The Multinomial Theorem gives the expansion of a power of a sum of more than two terms. It states that for a positive integer n, (x₁ + x₂ + ... + x_k)^n = ∑ [n!/(n₁!n₂!...n_k!)] x₁^{n₁} x₂^{n₂} ... x_k^{n_k}, where n₁ + n₂ + ... + n_k = n.
- It is a generalization of the Binomial Theorem.
- The coefficients are called multinomial coefficients.
- Each term corresponds to a specific distribution of n among the variables.
2. What is the formula for the Multinomial Theorem?
The formula for the Multinomial Theorem is (x₁ + x₂ + ... + x_k)^n = ∑ [n!/(n₁!n₂!...n_k!)] x₁^{n₁} x₂^{n₂} ... x_k^{n_k}, where n₁ + n₂ + ... + n_k = n.
- n! is the factorial of n.
- The denominator contains factorials of the exponents.
- The sum runs over all non-negative integer solutions of n₁ + n₂ + ... + n_k = n.
3. How do you expand (x + y + z)^n using the Multinomial Theorem?
To expand (x + y + z)^n, apply the formula n!/(a!b!c!) x^a y^b z^c for all a + b + c = n.

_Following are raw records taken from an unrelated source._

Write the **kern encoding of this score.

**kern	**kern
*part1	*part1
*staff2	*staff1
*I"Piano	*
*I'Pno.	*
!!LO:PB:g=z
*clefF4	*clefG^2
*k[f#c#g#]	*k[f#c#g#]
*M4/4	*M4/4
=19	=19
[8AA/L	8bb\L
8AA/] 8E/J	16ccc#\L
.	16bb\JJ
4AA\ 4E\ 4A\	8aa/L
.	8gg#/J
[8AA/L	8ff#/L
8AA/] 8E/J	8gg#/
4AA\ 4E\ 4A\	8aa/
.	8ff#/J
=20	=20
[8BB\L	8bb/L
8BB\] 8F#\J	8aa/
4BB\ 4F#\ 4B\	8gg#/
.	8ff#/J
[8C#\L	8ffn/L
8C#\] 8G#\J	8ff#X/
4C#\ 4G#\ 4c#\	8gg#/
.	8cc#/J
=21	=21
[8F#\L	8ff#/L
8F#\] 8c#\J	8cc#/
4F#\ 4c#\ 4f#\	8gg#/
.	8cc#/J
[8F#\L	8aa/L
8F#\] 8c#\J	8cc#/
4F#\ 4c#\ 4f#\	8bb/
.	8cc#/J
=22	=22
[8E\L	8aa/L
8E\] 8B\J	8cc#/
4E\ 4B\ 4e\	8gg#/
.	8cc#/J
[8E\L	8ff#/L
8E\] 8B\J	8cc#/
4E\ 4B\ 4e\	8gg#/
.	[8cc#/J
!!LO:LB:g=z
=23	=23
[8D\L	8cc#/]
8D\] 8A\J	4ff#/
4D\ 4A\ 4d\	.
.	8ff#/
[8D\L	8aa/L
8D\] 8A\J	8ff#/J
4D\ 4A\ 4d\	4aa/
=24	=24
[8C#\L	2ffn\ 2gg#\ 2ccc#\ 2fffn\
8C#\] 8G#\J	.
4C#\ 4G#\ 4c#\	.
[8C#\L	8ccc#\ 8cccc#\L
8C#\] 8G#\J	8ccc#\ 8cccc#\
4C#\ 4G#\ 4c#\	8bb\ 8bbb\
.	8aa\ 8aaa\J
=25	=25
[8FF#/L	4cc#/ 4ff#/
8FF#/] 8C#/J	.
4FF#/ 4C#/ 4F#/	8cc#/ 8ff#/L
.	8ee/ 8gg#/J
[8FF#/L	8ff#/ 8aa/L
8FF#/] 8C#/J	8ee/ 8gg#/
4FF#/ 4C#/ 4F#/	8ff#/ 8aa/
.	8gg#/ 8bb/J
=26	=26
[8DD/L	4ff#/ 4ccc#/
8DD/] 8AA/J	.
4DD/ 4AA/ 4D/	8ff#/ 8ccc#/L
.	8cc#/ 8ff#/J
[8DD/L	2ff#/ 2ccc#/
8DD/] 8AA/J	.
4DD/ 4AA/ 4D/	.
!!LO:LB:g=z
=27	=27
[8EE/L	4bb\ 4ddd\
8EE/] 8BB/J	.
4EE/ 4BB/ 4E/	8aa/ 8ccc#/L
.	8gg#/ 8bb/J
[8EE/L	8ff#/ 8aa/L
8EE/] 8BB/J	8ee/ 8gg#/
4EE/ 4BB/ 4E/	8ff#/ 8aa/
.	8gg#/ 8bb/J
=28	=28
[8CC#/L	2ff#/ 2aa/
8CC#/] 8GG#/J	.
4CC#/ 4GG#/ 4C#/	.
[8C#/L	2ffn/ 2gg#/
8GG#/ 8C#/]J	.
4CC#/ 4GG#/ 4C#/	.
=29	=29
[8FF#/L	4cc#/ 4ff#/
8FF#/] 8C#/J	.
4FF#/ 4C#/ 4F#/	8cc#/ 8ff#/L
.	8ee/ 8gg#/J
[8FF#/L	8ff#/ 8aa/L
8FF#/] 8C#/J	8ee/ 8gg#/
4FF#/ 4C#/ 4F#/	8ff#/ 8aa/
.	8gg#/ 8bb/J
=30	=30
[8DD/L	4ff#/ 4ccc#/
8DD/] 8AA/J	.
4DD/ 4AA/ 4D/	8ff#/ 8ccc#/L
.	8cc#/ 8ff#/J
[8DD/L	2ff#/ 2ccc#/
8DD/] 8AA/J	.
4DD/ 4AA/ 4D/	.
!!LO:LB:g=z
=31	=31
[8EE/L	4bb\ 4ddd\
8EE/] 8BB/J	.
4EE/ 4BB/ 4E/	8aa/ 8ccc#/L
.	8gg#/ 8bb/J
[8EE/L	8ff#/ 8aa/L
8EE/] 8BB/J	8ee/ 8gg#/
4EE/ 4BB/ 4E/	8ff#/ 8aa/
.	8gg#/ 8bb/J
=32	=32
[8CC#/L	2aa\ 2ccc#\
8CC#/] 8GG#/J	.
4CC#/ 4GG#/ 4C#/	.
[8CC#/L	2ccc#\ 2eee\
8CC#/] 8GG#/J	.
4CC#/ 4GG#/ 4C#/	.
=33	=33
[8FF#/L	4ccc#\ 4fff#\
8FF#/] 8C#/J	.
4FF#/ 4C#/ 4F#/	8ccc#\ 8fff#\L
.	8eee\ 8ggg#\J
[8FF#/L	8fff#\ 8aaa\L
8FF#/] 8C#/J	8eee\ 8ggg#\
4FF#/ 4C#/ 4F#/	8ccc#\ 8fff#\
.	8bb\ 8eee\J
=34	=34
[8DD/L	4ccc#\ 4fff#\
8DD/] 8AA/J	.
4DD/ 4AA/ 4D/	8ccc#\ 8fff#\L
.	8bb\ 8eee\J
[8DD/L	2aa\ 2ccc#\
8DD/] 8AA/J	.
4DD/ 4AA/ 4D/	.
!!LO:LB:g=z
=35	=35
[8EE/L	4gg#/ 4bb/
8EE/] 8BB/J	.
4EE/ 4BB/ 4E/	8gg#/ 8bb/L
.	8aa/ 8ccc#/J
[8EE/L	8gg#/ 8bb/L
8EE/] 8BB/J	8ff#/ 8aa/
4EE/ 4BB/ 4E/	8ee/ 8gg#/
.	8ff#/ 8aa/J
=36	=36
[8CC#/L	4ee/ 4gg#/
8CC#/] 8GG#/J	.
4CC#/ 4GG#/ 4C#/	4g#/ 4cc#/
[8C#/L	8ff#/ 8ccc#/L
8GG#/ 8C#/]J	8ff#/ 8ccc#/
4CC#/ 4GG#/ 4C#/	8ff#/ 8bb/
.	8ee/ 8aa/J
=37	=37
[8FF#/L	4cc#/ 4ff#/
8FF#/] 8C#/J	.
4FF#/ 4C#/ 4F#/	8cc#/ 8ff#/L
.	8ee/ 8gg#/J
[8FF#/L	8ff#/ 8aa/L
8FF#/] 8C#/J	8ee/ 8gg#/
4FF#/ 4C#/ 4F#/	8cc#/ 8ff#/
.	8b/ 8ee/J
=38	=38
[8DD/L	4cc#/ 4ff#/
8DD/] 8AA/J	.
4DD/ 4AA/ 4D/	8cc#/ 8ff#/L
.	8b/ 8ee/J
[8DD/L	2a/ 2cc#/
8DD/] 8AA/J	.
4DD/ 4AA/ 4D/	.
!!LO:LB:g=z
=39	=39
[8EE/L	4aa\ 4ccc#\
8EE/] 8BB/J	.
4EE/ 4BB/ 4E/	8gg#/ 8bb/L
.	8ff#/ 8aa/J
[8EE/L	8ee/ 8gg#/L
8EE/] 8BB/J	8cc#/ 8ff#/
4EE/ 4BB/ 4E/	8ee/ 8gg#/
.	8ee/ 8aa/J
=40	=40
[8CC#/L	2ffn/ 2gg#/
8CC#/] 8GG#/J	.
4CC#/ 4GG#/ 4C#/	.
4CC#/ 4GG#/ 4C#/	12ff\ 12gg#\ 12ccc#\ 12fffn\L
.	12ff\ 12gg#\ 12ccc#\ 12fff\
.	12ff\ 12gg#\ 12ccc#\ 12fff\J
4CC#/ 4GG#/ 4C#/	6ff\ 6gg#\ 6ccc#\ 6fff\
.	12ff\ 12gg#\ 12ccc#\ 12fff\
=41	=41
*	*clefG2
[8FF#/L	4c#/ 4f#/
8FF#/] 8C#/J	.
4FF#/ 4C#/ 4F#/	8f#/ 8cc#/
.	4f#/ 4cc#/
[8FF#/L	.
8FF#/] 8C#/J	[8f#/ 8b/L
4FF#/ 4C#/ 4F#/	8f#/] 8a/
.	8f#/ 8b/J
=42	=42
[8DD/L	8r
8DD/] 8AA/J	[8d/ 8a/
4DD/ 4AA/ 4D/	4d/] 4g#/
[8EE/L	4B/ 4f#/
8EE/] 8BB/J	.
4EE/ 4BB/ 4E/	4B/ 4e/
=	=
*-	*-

- Step 1: List all non-negative integer triples (a, b, c) such that a + b + c = n.
- Step 2: Compute the coefficient n!/(a!b!c!).

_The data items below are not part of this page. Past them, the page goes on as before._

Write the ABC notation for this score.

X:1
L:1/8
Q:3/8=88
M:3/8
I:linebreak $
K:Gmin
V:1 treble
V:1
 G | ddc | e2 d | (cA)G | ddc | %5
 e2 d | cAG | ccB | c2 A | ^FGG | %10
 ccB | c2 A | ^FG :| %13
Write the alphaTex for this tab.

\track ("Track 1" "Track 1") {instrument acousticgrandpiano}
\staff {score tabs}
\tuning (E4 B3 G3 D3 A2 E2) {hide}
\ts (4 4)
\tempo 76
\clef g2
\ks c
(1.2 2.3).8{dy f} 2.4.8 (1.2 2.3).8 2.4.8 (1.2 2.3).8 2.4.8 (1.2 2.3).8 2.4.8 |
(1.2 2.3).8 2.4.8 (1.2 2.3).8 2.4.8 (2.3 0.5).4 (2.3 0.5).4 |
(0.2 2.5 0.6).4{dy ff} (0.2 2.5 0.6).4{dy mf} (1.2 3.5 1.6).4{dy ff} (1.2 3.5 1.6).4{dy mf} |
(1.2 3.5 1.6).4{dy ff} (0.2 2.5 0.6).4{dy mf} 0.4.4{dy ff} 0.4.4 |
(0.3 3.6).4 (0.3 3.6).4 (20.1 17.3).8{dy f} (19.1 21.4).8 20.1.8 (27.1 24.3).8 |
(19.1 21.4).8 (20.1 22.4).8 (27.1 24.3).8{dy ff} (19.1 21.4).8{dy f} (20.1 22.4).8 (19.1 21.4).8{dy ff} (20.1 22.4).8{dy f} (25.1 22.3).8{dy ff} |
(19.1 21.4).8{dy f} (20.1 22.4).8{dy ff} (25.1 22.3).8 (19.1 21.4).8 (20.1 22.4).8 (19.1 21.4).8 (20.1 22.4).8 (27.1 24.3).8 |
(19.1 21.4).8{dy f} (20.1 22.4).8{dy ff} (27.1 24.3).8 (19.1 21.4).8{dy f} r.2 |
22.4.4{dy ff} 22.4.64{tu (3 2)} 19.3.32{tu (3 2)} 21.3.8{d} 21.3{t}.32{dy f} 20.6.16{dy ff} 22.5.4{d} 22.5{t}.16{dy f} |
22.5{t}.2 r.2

- Step 3: Write each term as x^a y^b z^c.
4. What is a multinomial coefficient?
A multinomial coefficient is the number n!/(n₁!n₂!...n_k!) that appears in the expansion of (x₁ + x₂ + ... + x_k)^n.
- It counts the number of ways to partition n identical items into groups of sizes n₁, n₂, ..., n_k.

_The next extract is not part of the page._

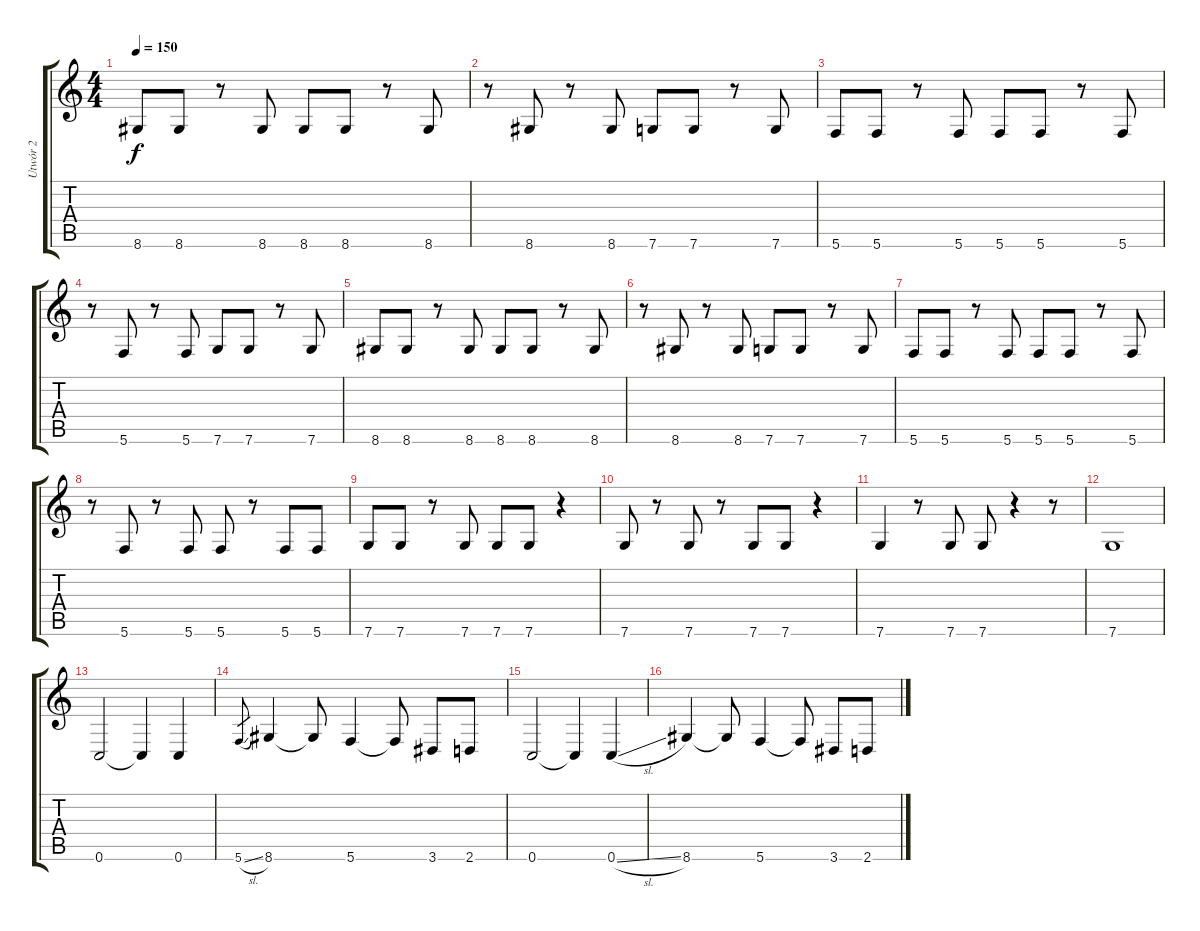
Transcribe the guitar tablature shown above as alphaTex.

- It is a generalization of the binomial coefficient nCr.
- When k = 2, it reduces to n!/(r!(n−r)!).
5. How is the Multinomial Theorem different from the Binomial Theorem?
The Multinomial Theorem expands powers of sums with more than two terms, while the Binomial Theorem applies only to two terms.
- Binomial: (a + b)^n.
- Multinomial: (a + b + c + ...)^n.
- The binomial coefficient nCr is a special case of the multinomial coefficient.
6. Can you give an example of the Multinomial Theorem?
An example of the Multinomial Theorem is the expansion of (x + y + z)^2 = x² + y² + z² + 2xy + 2xz + 2yz.
- Possible exponent combinations: (2,0,0), (1,1,0), etc.
- Coefficient for (1,1,0) is 2!/(1!1!0!) = 2.
- Each term's exponents add up to 2.
7. How many terms are there in a multinomial expansion?
The number of terms in (x₁ + x₂ + ... + x_k)^n is (n + k − 1)! / (n!(k − 1)!).
- This counts the number of non-negative integer solutions to n₁ + n₂ + ... + n_k = n.
- For (x + y + z)², the number of terms is (2+3−1)!/(2!2!) = 6.
- This formula is based on combinations with repetition.
8. What are the conditions for using the Multinomial Theorem?
The Multinomial Theorem applies when expanding (x₁ + x₂ + ... + x_k)^n where n is a non-negative integer.
- Each exponent n₁, n₂, ..., n_k must be a non-negative integer.
- The sum of the exponents must equal n.
- The formula works for algebraic variables and numerical terms.
9. How do you find a specific term in a multinomial expansion?
To find a specific term in (x₁ + x₂ + ... + x_k)^n, use n!/(n₁!n₂!...n_k!) x₁^{n₁} x₂^{n₂} ... x_k^{n_k} where the exponents match the required powers.
- Step 1: Identify the desired exponents.
- Step 2: Ensure their sum equals n.
- Step 3: Substitute into the multinomial coefficient formula.
10. What are common mistakes when using the Multinomial Theorem?
Common mistakes in the Multinomial Theorem include incorrect factorial calculations and forgetting that exponents must sum to n.
- Not ensuring n₁ + n₂ + ... + n_k = n.
- Incorrectly computing factorial values.
- Missing terms or repeating equivalent exponent combinations.